E a empresa, como poderá enquadrar a empresa o pagamento da compensação paga ao trabalhador se a fatura apresentada pelo trabalhador, não está, naturalmente, emitida em nome da empresa?
Que tratamento fiscal terá este pagamento de compensação?
Mais uma vez a legislação atual não soluciona.
Muitas empresas, tendo em vista agilizar toda esta situação, têm manifestado a intenção de vir a optar por fixar um valor mensal a pagar ao trabalhador, para compensar as despesas que o mesmo acarretou, e acarretará, enquanto sujeito ao regime de teletrabalho.
Ainda assim, sempre se colocará a questão de como calcular justamente o montante máximo e o montante mínimo a fixar para esta compensação. Mais. Podemos questionar, em face da legislação existente, se existem ou não limites às empresas para a negociação do referido montante e se será ou não possível às empresas decidir unilateralmente pelos montantes a fixar para a compensação?
Por outro lado, se é verdade que com esta medida o trabalhador poderá deixar de ter que comprovar a sua despesa adicional, não menos verdade é que a empresa continuará sem saber como enquadrar fiscalmente o pagamento, neste caso, regular, desta compensação, na medida em que legalmente a mesma não pode, por um lado, ser considerada retribuição do trabalhador e, por outro lado, deverá ser considerada um custo para a empresa.
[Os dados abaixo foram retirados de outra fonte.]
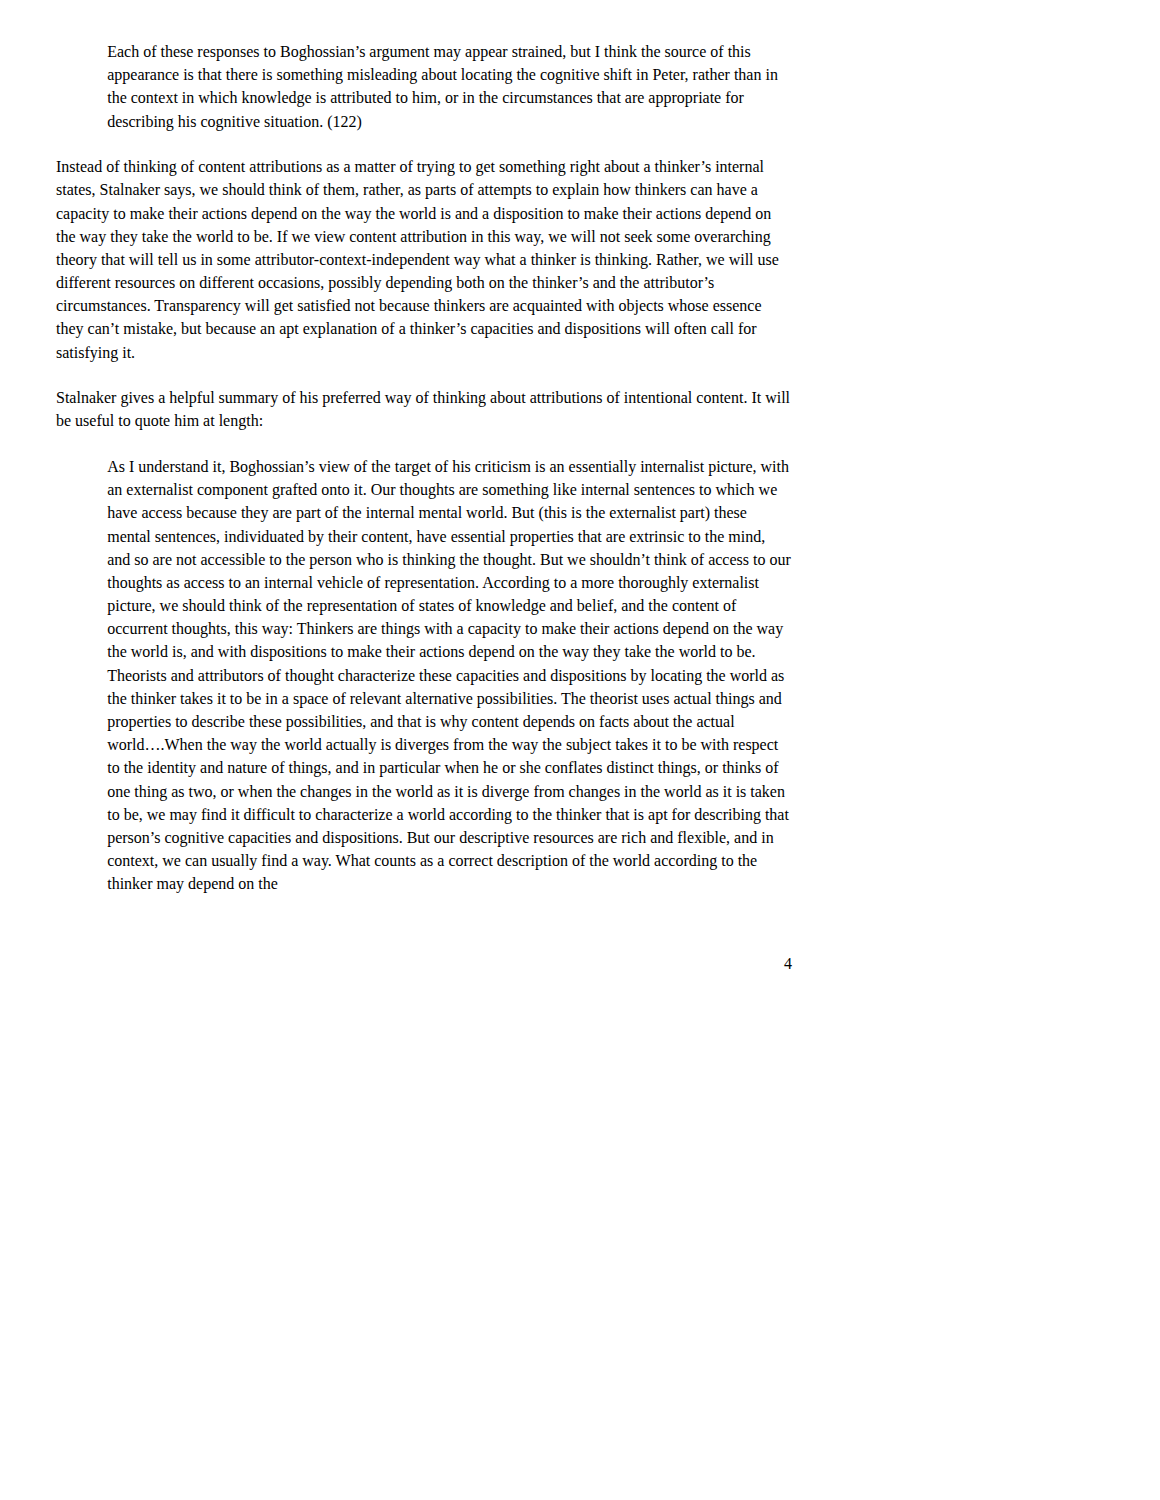Each of these responses to Boghossian’s argument may appear strained, but I think the source of this appearance is that there is something misleading about locating the cognitive shift in Peter, rather than in the context in which knowledge is attributed to him, or in the circumstances that are appropriate for describing his cognitive situation. (122)
Instead of thinking of content attributions as a matter of trying to get something right about a thinker’s internal states, Stalnaker says, we should think of them, rather, as parts of attempts to explain how thinkers can have a capacity to make their actions depend on the way the world is and a disposition to make their actions depend on the way they take the world to be. If we view content attribution in this way, we will not seek some overarching theory that will tell us in some attributor-context-independent way what a thinker is thinking. Rather, we will use different resources on different occasions, possibly depending both on the thinker’s and the attributor’s circumstances. Transparency will get satisfied not because thinkers are acquainted with objects whose essence they can’t mistake, but because an apt explanation of a thinker’s capacities and dispositions will often call for satisfying it.
Stalnaker gives a helpful summary of his preferred way of thinking about attributions of intentional content. It will be useful to quote him at length:
As I understand it, Boghossian’s view of the target of his criticism is an essentially internalist picture, with an externalist component grafted onto it. Our thoughts are something like internal sentences to which we have access because they are part of the internal mental world. But (this is the externalist part) these mental sentences, individuated by their content, have essential properties that are extrinsic to the mind, and so are not accessible to the person who is thinking the thought. But we shouldn’t think of access to our thoughts as access to an internal vehicle of representation. According to a more thoroughly externalist picture, we should think of the representation of states of knowledge and belief, and the content of occurrent thoughts, this way: Thinkers are things with a capacity to make their actions depend on the way the world is, and with dispositions to make their actions depend on the way they take the world to be. Theorists and attributors of thought characterize these capacities and dispositions by locating the world as the thinker takes it to be in a space of relevant alternative possibilities. The theorist uses actual things and properties to describe these possibilities, and that is why content depends on facts about the actual world….When the way the world actually is diverges from the way the subject takes it to be with respect to the identity and nature of things, and in particular when he or she conflates distinct things, or thinks of one thing as two, or when the changes in the world as it is diverge from changes in the world as it is taken to be, we may find it difficult to characterize a world according to the thinker that is apt for describing that person’s cognitive capacities and dispositions. But our descriptive resources are rich and flexible, and in context, we can usually find a way. What counts as a correct description of the world according to the thinker may depend on the
4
Contudo e apesar de todas as questões suscitadas, até que o Governo se proponha a esclarecê-las, entendemos que o melhor caminho para as empresas e até para o trabalhador - que desta forma não necessita de fazer prova das despesas adicionais em que incorreu -, deverá ser, exatamente, de considerar o pagamento deste montante como subsídio compensatório.
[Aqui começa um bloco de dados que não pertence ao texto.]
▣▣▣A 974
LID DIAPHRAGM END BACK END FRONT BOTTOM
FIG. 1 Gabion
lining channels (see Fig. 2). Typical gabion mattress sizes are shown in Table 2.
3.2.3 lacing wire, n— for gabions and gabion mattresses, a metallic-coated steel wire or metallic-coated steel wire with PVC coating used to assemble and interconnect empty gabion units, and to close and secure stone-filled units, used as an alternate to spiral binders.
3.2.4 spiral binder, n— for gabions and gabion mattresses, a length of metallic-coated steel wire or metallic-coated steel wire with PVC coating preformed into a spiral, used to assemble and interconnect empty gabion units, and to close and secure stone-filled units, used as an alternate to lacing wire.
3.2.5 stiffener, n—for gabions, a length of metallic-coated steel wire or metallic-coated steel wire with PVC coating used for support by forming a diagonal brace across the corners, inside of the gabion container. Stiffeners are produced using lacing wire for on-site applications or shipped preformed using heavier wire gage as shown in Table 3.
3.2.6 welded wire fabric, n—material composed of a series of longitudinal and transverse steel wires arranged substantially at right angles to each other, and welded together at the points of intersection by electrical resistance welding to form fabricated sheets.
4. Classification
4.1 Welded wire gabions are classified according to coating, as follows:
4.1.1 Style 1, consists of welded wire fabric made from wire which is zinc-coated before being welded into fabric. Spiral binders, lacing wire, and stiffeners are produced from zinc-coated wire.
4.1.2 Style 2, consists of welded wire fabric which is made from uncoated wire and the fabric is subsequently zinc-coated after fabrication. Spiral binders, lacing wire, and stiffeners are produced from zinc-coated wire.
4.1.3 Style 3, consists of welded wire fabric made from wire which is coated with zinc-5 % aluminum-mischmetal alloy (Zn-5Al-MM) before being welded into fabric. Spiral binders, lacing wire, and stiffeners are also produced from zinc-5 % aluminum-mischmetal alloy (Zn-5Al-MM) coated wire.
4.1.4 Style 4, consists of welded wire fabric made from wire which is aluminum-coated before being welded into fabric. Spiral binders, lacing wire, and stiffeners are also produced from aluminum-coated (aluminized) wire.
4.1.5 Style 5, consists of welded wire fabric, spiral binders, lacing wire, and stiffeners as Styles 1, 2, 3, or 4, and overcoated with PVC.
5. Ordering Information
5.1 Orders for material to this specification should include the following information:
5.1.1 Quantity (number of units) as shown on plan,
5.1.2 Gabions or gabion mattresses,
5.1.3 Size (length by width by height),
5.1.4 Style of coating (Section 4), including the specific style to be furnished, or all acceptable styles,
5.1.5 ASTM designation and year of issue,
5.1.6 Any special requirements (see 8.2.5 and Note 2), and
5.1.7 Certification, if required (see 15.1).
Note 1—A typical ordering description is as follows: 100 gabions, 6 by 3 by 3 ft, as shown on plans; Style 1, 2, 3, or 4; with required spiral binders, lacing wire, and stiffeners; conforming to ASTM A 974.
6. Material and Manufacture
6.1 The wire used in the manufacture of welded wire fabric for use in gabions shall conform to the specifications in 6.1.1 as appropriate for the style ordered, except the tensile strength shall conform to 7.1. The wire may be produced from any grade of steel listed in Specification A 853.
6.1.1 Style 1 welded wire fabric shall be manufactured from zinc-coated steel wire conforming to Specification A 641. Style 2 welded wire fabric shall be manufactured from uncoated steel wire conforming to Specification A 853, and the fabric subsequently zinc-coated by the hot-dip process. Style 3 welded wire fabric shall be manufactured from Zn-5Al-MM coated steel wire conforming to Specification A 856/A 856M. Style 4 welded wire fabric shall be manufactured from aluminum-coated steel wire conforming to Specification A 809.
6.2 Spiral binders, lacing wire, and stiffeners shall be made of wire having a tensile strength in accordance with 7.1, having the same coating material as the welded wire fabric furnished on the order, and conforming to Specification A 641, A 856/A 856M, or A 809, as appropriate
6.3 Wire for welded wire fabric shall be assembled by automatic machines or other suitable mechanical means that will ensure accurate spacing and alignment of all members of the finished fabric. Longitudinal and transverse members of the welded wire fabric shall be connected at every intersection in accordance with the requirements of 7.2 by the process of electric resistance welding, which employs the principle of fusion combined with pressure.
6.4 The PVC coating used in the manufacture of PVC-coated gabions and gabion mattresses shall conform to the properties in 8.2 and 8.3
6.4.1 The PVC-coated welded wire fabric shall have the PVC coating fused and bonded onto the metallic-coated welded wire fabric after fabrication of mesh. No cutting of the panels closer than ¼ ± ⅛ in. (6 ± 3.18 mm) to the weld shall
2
Na verdade, entendemos que mediante acordo entre a entidade empregadora e o trabalhador, deverá ser fixado um montante mensal, a ser pago ao trabalhador como forma de compensação pelas despesas acrescidas em que incorre em face do regime de teletrabalho a que passou a estar sujeito.
Estamos cientes que, naturalmente, sendo este pagamento um subsídio de compensação, passará o mesmo a ser considerado retribuição do trabalhador e consequentemente terá incidência ao nível do pagamento à segurança social, bem como incidência fiscal ao nível de IRS e de IRC. Cremos, ainda assim, ser esta a solução mais equitativa e justa para ambas as partes.